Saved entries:
########################################

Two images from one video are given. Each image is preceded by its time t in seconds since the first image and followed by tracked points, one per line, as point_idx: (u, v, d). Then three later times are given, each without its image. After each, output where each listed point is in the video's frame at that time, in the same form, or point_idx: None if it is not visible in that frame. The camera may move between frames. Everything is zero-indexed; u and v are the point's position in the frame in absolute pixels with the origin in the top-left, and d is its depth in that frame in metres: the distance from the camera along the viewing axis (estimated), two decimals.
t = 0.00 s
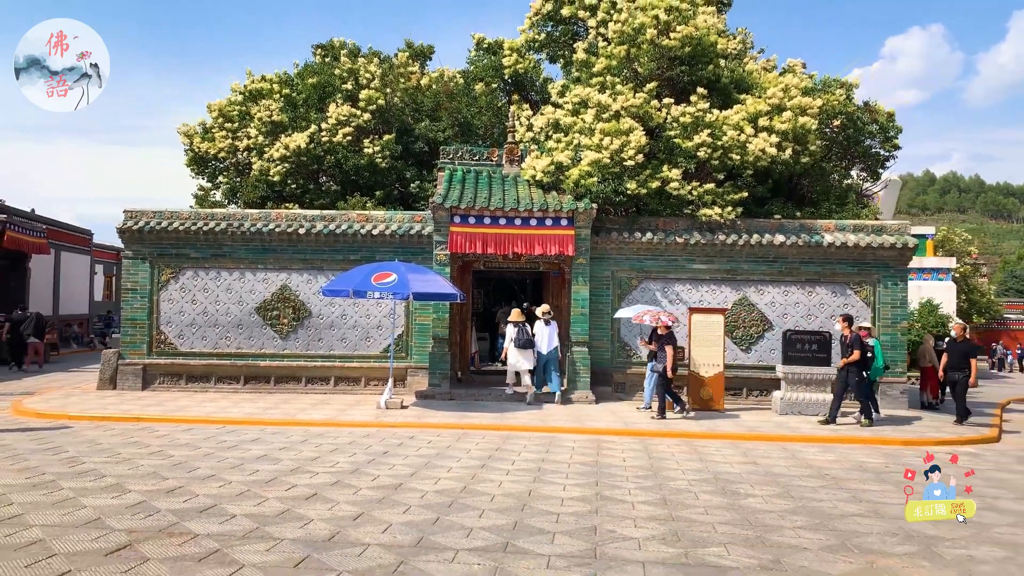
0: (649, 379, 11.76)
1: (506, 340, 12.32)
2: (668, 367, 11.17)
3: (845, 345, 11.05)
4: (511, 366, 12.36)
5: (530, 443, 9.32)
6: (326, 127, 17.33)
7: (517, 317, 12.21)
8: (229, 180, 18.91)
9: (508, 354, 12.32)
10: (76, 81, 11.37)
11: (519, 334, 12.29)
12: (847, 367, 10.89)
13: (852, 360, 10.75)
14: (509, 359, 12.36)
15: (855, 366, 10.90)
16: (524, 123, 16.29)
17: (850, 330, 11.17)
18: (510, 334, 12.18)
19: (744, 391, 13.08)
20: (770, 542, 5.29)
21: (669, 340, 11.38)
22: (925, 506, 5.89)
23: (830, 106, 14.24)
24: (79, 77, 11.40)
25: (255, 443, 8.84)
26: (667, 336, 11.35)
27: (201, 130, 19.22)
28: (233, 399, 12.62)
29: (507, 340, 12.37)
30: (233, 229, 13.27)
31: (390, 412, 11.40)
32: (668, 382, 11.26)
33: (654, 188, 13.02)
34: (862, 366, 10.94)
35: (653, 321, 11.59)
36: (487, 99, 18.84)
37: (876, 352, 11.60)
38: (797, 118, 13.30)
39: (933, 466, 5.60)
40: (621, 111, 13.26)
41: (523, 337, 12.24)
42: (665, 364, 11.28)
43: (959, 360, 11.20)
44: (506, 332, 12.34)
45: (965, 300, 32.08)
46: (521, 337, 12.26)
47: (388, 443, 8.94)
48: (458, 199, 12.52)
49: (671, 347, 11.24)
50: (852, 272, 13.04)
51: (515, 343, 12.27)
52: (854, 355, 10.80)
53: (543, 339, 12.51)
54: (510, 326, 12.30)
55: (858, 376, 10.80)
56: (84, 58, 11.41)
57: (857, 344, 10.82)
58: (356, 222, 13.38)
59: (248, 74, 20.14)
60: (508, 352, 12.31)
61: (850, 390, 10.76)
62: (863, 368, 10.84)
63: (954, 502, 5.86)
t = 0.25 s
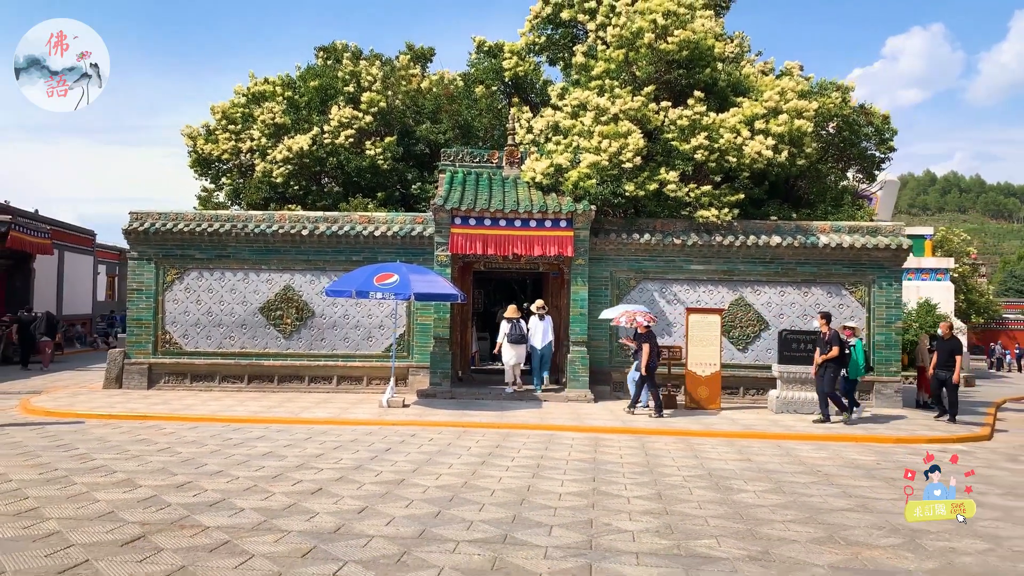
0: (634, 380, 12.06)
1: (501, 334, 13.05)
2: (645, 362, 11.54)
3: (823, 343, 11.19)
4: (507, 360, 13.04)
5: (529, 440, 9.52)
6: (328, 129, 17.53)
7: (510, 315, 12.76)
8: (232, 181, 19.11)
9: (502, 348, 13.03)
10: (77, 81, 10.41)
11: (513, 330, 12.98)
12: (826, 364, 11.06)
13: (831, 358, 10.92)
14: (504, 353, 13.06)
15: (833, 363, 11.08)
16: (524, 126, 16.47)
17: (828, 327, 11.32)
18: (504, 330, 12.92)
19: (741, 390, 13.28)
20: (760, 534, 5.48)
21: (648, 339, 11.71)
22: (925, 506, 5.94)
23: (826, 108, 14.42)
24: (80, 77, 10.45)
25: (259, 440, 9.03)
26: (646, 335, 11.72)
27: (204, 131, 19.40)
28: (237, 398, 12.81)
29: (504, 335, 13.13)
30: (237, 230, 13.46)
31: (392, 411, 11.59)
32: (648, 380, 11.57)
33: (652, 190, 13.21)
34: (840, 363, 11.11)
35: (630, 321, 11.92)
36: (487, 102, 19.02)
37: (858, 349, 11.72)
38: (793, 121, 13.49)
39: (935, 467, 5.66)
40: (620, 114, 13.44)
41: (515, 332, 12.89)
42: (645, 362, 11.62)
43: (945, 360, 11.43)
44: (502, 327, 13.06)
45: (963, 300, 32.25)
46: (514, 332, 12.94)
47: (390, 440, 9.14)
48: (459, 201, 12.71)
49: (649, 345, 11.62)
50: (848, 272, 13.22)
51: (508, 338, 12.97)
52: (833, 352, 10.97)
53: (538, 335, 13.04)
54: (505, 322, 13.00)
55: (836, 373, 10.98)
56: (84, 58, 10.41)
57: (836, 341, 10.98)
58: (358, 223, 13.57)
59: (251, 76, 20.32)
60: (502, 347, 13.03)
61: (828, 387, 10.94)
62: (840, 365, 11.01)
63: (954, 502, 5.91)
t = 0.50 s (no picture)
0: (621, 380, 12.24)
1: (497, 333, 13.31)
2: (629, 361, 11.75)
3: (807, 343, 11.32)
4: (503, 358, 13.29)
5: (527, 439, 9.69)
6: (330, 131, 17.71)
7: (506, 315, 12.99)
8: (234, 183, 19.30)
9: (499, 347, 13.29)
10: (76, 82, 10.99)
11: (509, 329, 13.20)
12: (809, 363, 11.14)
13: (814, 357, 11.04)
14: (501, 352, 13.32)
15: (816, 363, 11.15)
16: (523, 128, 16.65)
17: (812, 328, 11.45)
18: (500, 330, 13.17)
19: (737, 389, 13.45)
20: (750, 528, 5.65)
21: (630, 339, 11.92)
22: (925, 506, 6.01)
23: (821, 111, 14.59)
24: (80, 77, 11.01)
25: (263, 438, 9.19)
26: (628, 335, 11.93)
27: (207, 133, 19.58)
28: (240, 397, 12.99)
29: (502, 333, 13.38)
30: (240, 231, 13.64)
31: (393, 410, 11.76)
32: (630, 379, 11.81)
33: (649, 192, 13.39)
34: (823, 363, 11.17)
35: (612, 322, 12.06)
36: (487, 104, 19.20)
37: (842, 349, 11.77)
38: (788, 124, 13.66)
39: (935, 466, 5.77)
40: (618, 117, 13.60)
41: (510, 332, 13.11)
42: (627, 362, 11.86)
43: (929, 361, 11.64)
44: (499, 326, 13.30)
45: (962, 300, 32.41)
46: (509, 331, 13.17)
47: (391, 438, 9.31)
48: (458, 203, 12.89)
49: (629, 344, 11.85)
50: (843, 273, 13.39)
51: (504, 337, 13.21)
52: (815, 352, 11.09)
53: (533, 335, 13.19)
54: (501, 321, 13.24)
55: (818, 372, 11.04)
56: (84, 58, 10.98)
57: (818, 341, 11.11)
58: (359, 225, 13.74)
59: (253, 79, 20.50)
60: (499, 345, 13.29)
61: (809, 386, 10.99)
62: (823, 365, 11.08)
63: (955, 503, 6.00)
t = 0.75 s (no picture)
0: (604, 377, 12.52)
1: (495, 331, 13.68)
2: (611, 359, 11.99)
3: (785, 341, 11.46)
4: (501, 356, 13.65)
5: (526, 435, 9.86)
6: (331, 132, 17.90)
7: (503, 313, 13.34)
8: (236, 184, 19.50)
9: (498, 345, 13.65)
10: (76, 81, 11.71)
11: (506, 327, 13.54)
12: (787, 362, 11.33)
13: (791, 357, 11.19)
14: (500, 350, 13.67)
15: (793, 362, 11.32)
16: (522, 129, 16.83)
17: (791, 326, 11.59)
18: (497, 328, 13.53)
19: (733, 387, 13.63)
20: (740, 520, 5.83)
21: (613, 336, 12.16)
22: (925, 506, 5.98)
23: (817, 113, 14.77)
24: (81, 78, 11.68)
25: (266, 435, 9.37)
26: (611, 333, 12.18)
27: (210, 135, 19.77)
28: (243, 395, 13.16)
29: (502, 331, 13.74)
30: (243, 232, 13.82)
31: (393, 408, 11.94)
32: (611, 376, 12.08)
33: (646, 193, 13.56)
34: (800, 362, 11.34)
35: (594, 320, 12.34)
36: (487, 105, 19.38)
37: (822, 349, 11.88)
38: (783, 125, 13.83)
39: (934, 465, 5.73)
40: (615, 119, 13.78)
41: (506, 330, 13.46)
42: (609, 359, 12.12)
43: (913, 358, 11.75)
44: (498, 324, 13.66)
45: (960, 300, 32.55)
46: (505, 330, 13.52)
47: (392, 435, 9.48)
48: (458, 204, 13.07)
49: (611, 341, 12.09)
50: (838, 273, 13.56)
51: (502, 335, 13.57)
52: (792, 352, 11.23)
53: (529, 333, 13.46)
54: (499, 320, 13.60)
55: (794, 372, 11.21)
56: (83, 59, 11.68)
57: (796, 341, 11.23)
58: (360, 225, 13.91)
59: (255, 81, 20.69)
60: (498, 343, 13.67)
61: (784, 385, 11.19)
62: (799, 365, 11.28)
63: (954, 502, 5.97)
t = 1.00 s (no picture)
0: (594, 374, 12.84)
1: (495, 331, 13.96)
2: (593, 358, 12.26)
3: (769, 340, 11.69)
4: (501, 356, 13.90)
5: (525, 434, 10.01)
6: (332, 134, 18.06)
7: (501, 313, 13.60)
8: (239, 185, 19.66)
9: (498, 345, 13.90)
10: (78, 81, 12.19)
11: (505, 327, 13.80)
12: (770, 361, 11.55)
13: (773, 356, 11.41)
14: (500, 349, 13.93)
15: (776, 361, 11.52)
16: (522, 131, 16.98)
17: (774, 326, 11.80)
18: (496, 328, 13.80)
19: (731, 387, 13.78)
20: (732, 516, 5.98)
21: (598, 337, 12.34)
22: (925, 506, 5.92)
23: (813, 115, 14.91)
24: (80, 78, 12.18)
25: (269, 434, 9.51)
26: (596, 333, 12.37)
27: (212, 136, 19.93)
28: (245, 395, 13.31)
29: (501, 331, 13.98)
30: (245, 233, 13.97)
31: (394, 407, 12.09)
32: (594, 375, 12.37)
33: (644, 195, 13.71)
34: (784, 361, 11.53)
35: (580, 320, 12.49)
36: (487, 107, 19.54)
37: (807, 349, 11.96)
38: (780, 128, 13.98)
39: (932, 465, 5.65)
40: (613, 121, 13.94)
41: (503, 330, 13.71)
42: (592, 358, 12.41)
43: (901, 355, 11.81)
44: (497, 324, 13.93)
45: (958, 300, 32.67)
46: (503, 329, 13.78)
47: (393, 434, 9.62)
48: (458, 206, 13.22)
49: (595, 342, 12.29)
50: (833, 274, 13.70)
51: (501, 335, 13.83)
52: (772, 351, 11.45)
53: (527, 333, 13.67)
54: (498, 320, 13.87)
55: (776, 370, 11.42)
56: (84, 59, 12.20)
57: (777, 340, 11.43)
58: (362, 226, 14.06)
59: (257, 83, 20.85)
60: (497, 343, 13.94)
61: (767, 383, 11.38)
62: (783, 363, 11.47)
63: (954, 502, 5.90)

########################################

Task description:
Set down, exactly as they stand above, the lines starting with the line with "19: (744, 391, 13.08)" and going on through the line with "57: (857, 344, 10.82)", and no others.

Finished task:
19: (744, 391, 13.08)
20: (770, 542, 5.29)
21: (669, 340, 11.38)
22: (925, 506, 5.89)
23: (830, 106, 14.24)
24: (79, 77, 11.40)
25: (255, 443, 8.84)
26: (667, 336, 11.35)
27: (201, 130, 19.22)
28: (233, 399, 12.62)
29: (507, 340, 12.37)
30: (233, 229, 13.27)
31: (390, 412, 11.40)
32: (668, 382, 11.26)
33: (654, 188, 13.02)
34: (862, 366, 10.94)
35: (653, 321, 11.59)
36: (487, 99, 18.84)
37: (876, 352, 11.60)
38: (797, 118, 13.30)
39: (933, 466, 5.60)
40: (621, 111, 13.26)
41: (523, 337, 12.24)
42: (665, 364, 11.28)
43: (959, 360, 11.20)
44: (506, 332, 12.34)
45: (965, 300, 32.08)
46: (521, 337, 12.26)
47: (388, 443, 8.94)
48: (458, 199, 12.52)
49: (671, 347, 11.24)
50: (852, 272, 13.04)
51: (515, 343, 12.27)
52: (854, 355, 10.80)
53: (543, 339, 12.51)
54: (510, 326, 12.30)
55: (858, 376, 10.80)
56: (84, 58, 11.41)
57: (857, 344, 10.82)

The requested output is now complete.